JAPW: Yeah, I do. I’m so thankful for my friends. I really care about always putting my energy into my friendships. I stay in touch with almost everyone I’ve worked with. And, I mean, we need to support each other as well. It’s a crazy world. The way music, the whole system, has changed over a very short period of time has been profound and confusing and alarming and amazing and wonderful. That amount of change over that small period of time can be disconcerting to musicians and music makers and composers etc. In New York City there are so many incredible musicians, many of whom don’t have names but are just outrageously talented. And, you know, they’re playing like, wind instruments, so they’re not going to get this attention. But they are making the song sound the way it does, colouring the song in a way that brings you in and makes you want to listen. So yes, it’s very important to stay in touch with all of the folks. It’s also really fun to see them grow and what they do with music and that’s all very cool.
NQMP: In your song ‘The Silence’, you sing: ‘it’s the silence that’s dulling the blade’, which as I understand it is to say that by not standing up to something, your chance to fight it is diminishing. Like, don’t delay, speak up. How has your fighting spirit changed over the years? Once a punk always a punk?
JAPW: Well I’ve always had a distaste for authority. And that has changed. I feel like I really used to fight the wrong things, the wrong people, the wrong ideas. Not that I know what to fight for now, but I think I know more of what not to fight for. I do know that putting the fighting stuff into music is a thing that benefits not only me but other people, as a way to vocalise the feelings that we have. Certainly for me, in my country, there’s a feeling of extreme hopelessness, of feeling that you have no power. But you know, all this disdain, like this is how we feel all the time and making sure everyone knows. We’ve gotten so comfortable in that and it’s easy to be armchair liberals or whatever. It clearly doesn’t work though, does it? It fails, miserably.

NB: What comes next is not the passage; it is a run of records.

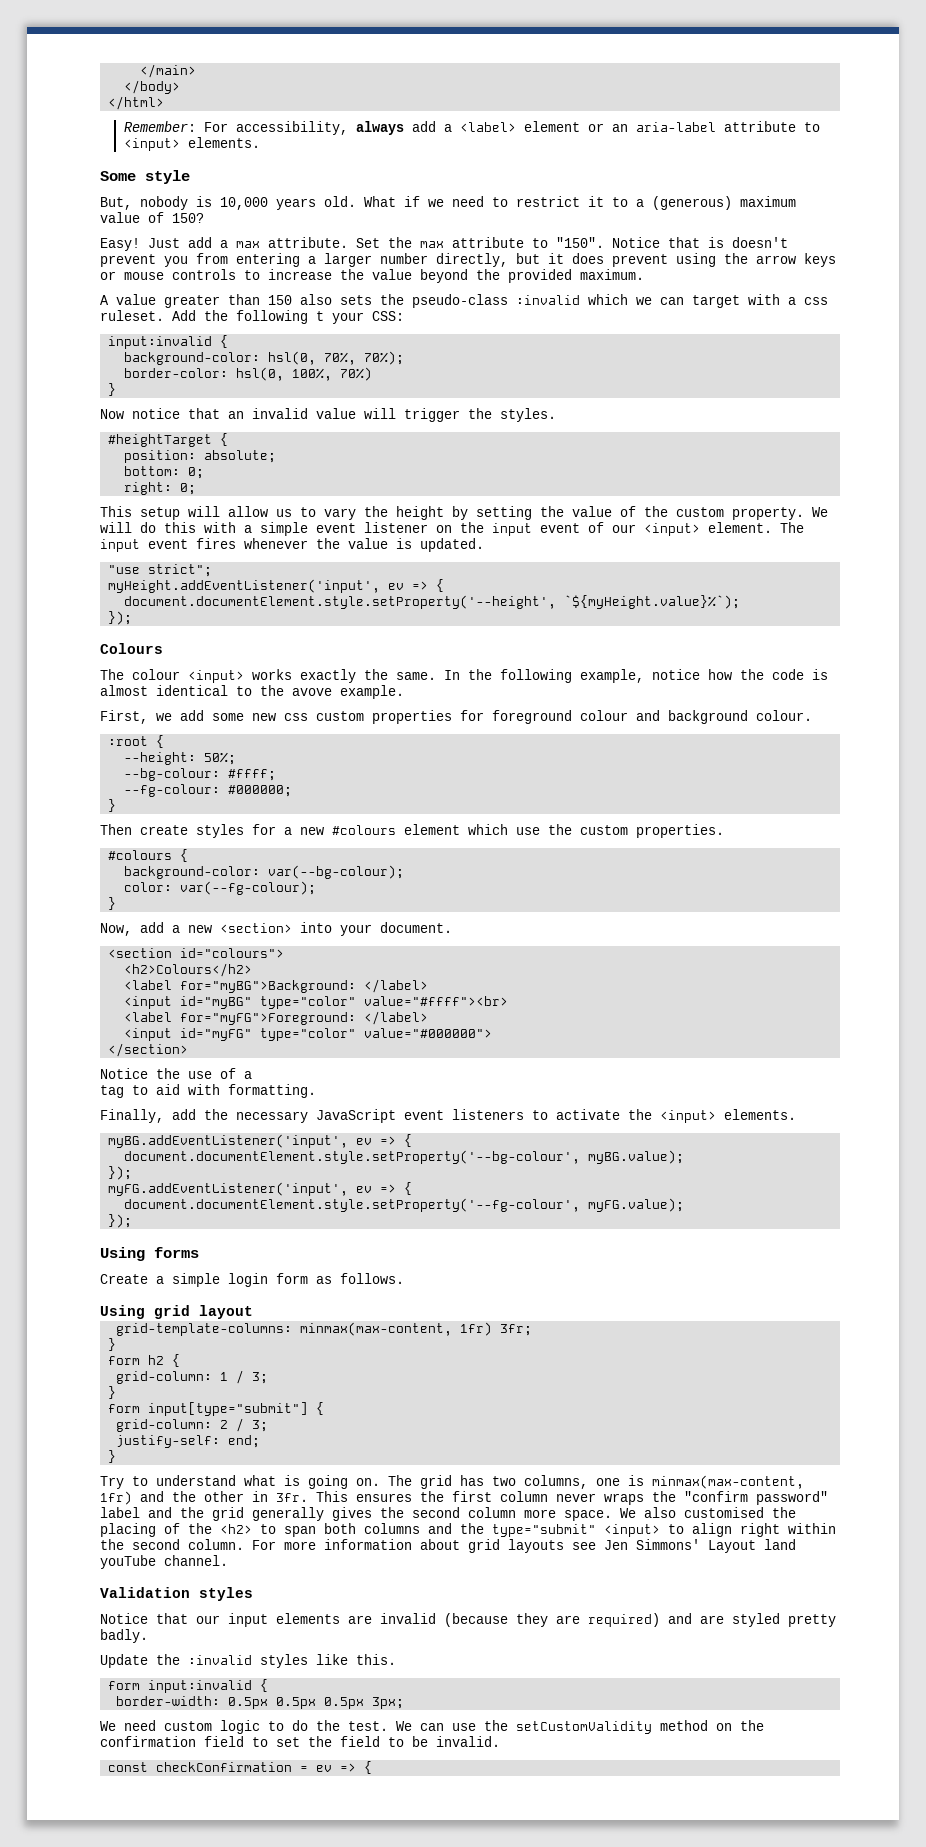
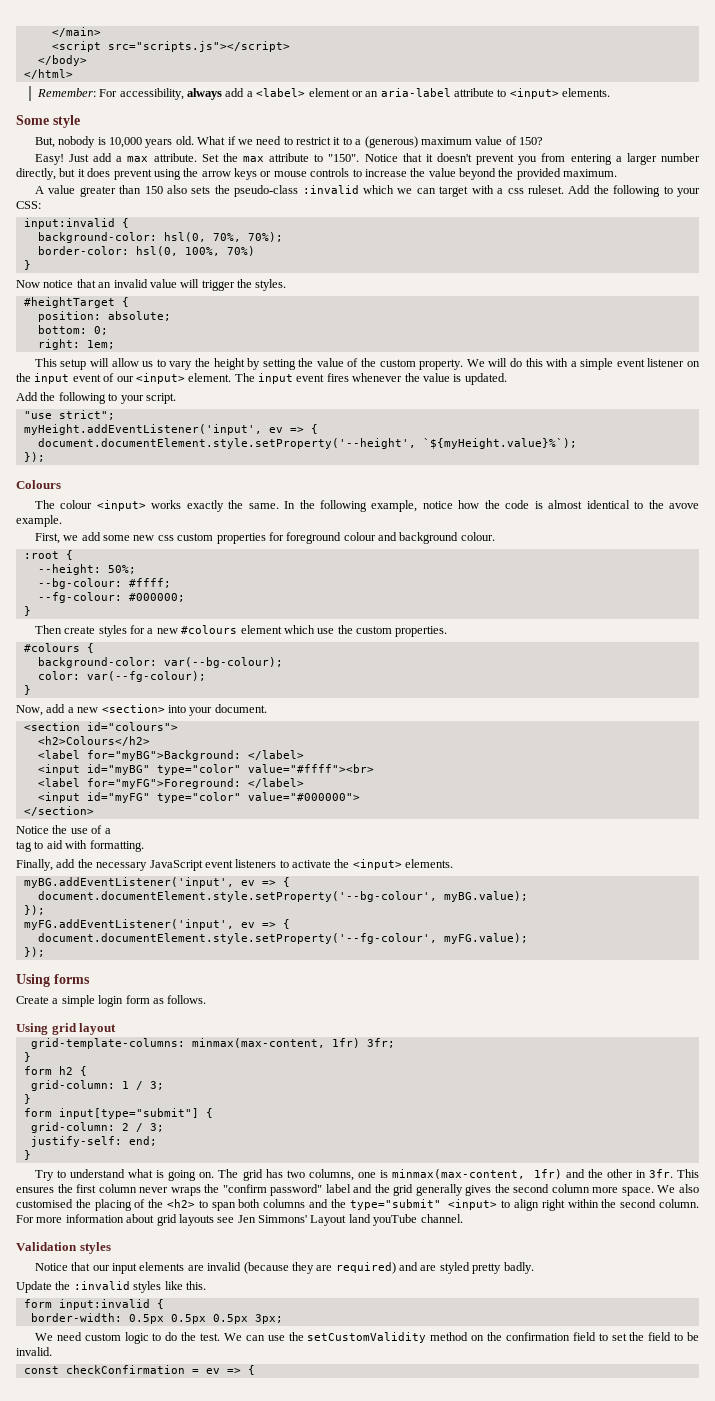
(197, 71) none -> [51,41,290,52] // <script src="scripts.js"></script>
[708,237,724,248] is -> [425,154,433,162] it
[316,311,324,321] t -> [663,186,673,194] to
[180,483,197,495] 0; -> [86,340,115,349] 1em;
(484, 545) none -> [16,392,176,404] // Add the following to your script.

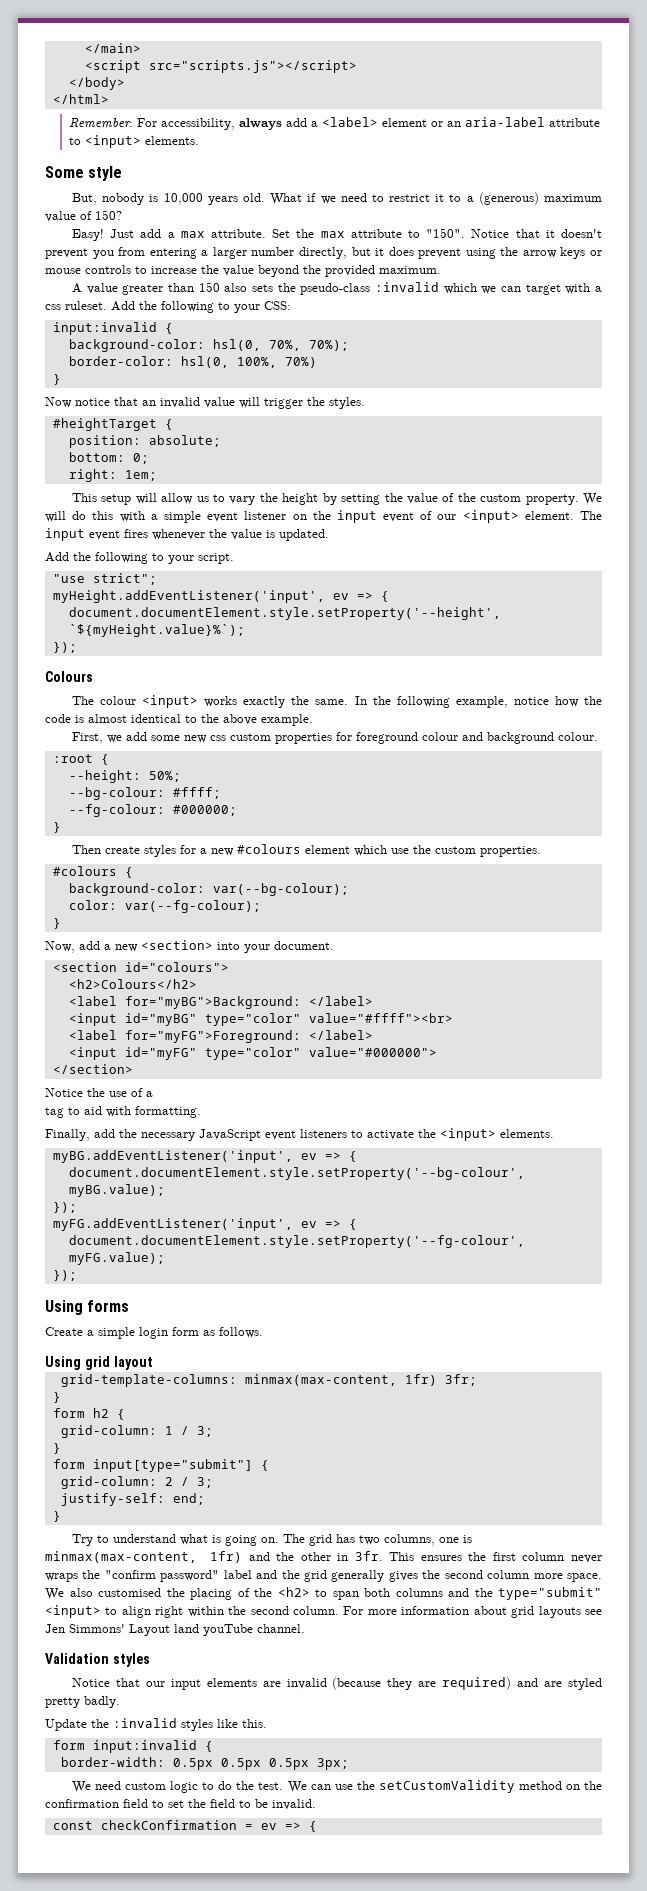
[668,503,699,509] avove -> [223,714,257,725] above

I’m thankful to know people getting actually involved in politics. I mean it’s this thing (politics) that we imagined being the worst possible place to exist because it is so rancid. But what we need is the people who care to get involved. I’m grateful to those people.
NQMP: You mentioned hopelessness, which reminded me of your friend and collaborator Anohni’s first record a few years back. She was in Australia a few years ago and made the trip to Western Australia to march with a local community to protest a proposed uranium mine.
JAPW: Oh yes I know about this, she told me all about it!
NQMP: Well I guess this brings some things together. I’m curious to know your stance on the idea of leveraging celebrity, for want of a better term, and using music, to bring attention to issues that you feel are important. Is it something that, say on one end of the spectrum, is a moral obligation, or, in contrast and on the other end of the spectrum, something you think shouldn’t be done? And sorry, this was a convoluted way of asking a question and I’ve confused myself a bit.
JAPW: I mean, if you feel something, say it. Whether you’re a celebrity or not. I think it’s great to use your power to be vocal about you feel. The only thing we have is our communication with one another. It’s the only thing we have. I can’t say what’s right for anyone else. Is it someone else’s moral obligation? No. I just believe that if you feel something that you think is important, then it’s important to share that. If you have a platform or can reach a lot of people, even better.
NQMP: Well you can’t argue with that.
JAPW: *Laughs* I’m sure someone will find a way.
Jake Gries
Joan As Policewoman performs at Tanks Arts Centre on October 19th.